Le juge des référés peut-il ordonner une expertise judiciaire sur le fondement de l'article 145 du code de procédure civile lorsqu'une pollution des sols est découverte après la vente d'un terrain, alors qu'aucun procès n'est encore engagé ?

Principe retenu

L'article 145 du code de procédure civile permet d'ordonner une mesure d'instruction légalement admissible s'il existe un motif légitime de conserver ou d'établir avant tout procès la preuve de faits dont pourrait dépendre la solution d'un litige. Le motif légitime est caractérisé par l'existence d'un litige potentiel, même si aucune action au fond n'est encore engagée. En l'espèce, la découverte d'une pollution significative des sols après la vente constitue un motif légitime pour ordonner une expertise, dès lors que la responsabilité du vendeur ou l'annulation de la vente est envisageable.

Faits clés

  • Vente de deux parcelles constructibles par acte authentique du 23 mars 2023
  • État des risques et pollution annexé à l'acte de vente ne signalant aucune difficulté
  • Étude de pollution des sols réalisée par l'acquéreur le 17 mars 2026 révélant une pollution significative
  • Dépassement important du seuil des déchets inertes et trois fois le seuil des déchets dangereux
  • Terre considérée comme déchet dangereux

Articles cités

article 145 du code de procédure civile article 1541-1 du code de procédure civile

Exposé du litige

EXPOSE DU LITIGE Par acte authentique en date du 23 mars 2023, la société AV IMMOBILIER a fait l’acquisition auprès de la S.C.I. JP OLONNAISE de deux parcelles constructibles sise [Adresse 3] [Localité 2] [Adresse 4] ([Adresse 5]), cadastrée sections [Cadastre 1]/D n°[Cadastre 2] et [Cadastre 1]/D n°[Cadastre 3]. Un état des risques et pollution était annexé à l’acte de vente, ne faisant état d’aucune difficulté.

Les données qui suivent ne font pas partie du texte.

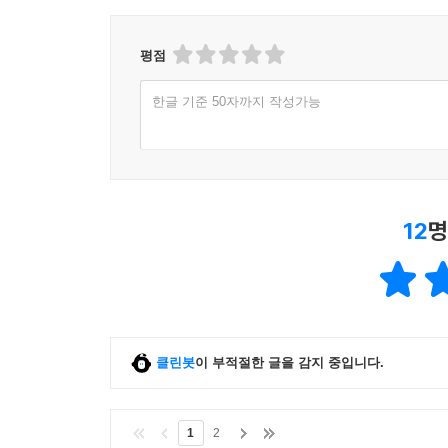
평점
한글 기준 50자까지 작성가능
12
명
클린봇
이 부적절한 글을 감지 중입니다.
1
2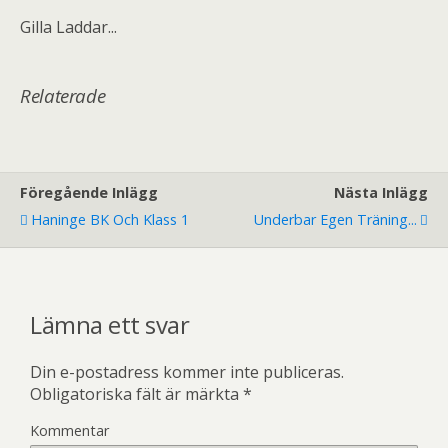
Gilla
Laddar...
Relaterade
Föregående Inlägg
Nästa Inlägg
Haninge BK Och Klass 1
Underbar Egen Träning...
Lämna ett svar
Din e-postadress kommer inte publiceras.
Obligatoriska fält är märkta
*
Kommentar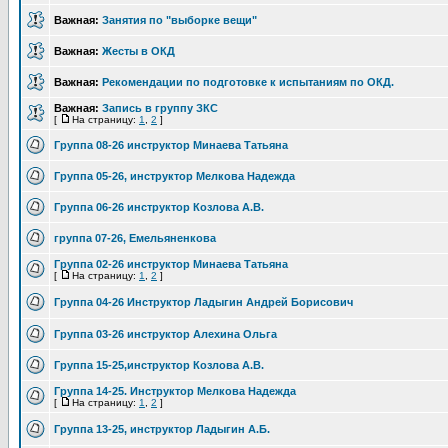
Важная:
Занятия по "выборке вещи"
Важная:
Жесты в ОКД
Важная:
Рекомендации по подготовке к испытаниям по ОКД.
Важная:
Запись в группу ЗКС
[
На страницу:
1
,
2
]
Группа 08-26 инструктор Минаева Татьяна
Группа 05-26, инструктор Мелкова Надежда
Группа 06-26 инструктор Козлова А.В.
группа 07-26, Емельяненкова
Группа 02-26 инструктор Минаева Татьяна
[
На страницу:
1
,
2
]
Группа 04-26 Инструктор Ладыгин Андрей Борисович
Группа 03-26 инструктор Алехина Ольга
Группа 15-25,инструктор Козлова А.В.
Группа 14-25. Инструктор Мелкова Надежда
[
На страницу:
1
,
2
]
Группа 13-25, инструктор Ладыгин А.Б.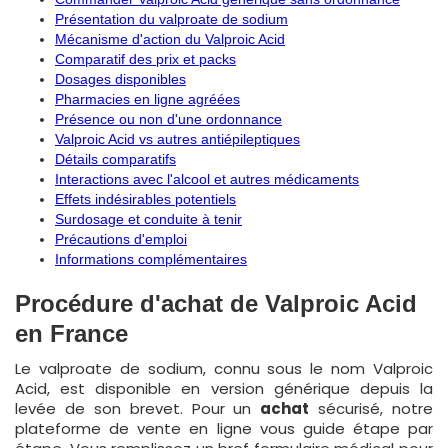
Présentation du valproate de sodium
Mécanisme d'action du Valproic Acid
Comparatif des prix et packs
Dosages disponibles
Pharmacies en ligne agréées
Présence ou non d'une ordonnance
Valproic Acid vs autres antiépileptiques
Détails comparatifs
Interactions avec l'alcool et autres médicaments
Effets indésirables potentiels
Surdosage et conduite à tenir
Précautions d'emploi
Informations complémentaires
Procédure d'achat de Valproic Acid
en France
Le valproate de sodium, connu sous le nom Valproic
Acid, est disponible en version générique depuis la
levée de son brevet. Pour un
achat
sécurisé, notre
plateforme de vente en ligne vous guide étape par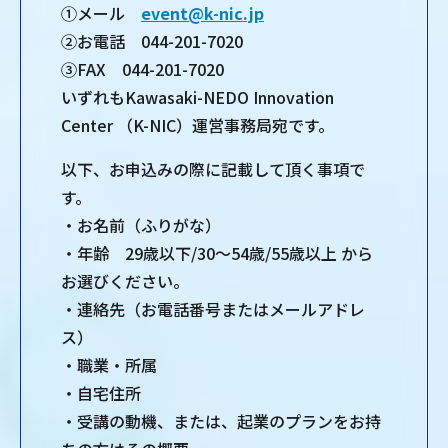
①メール
event@k-nic.jp
②お電話 044-201-7020
③FAX 044-201-7020
いずれもKawasaki-NEDO Innovation
Center （K-NIC）運営事務局宛です。
以下、お申込みの際に記載して頂く事項で
す。
・お名前（ふりがな）
・年齢 29歳以下/30～54歳/55歳以上 から
お選びください。
・連絡先（お電話番号またはメールアドレ
ス）
・職業・所属
・自宅住所
・受講の動機、または、起業のプランをお持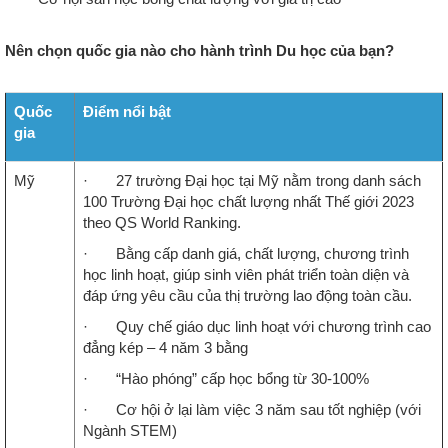
Nên chọn quốc gia nào cho hành trình Du học của bạn?
Quốc
Điểm nổi bật
gia
Mỹ
· 27 trường Đại học tại Mỹ nằm trong danh sách
100 Trường Đại học chất lượng nhất Thế giới 2023
theo QS World Ranking.
· Bằng cấp danh giá, chất lượng, chương trình
học linh hoạt, giúp sinh viên phát triển toàn diện và
đáp ứng yêu cầu của thị trường lao động toàn cầu.
· Quy chế giáo dục linh hoạt với chương trình cao
đẳng kép – 4 năm 3 bằng
· “Hào phóng” cấp học bổng từ 30-100%
· Cơ hội ở lại làm việc 3 năm sau tốt nghiệp (với
Ngành STEM)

Dans le cadre de son projet immobilier , la société AV IMMOBILIER a néanmoins fait réaliser une autre étude de pollution des sols, qui a conclu le 17 mars 2026 à une pollution significative des sols du fait de l’activité humaine. Le rapport a notamment un dépassement important du seuil des déchets inertes et de trois fois le seuil des déchets dangereux, la terre étant dès lors considérée comme un déchet dangereux. Ces constats remettant potentiellement en cause les promesses d’achat signées avec plusieurs clients, la société AV IMMOBILIER envisage l’annulation de la vente initiale des terrains. C’est dans ce contexte que, par acte de commissaire de justice en date du 27 avril 2026, la S.A.S. AV IMMOBILIER a fait assigner devant le juge des référés du tribunal judiciaire des Sables d’Olonne la S.C.I. JP OLONNAISE aux fins d’expertise judiciaire. L’affaire a été appelée à l’audience du 22 juin 2026. La société AV IMMOBILIER a maintenu sa demande d’expertise, précisant qu’elle justifiait du motif légitime attendu. La S.C.I JP OLONNAISE a comparu. Elle a formulé ses protestations et réserves d’usage, sollicitant que la mission de l’expert soit précisée. Le dossier a été mis en délibéré au 21 juillet 2026, prorogé au 29 juillet 2026 pour raisons de service.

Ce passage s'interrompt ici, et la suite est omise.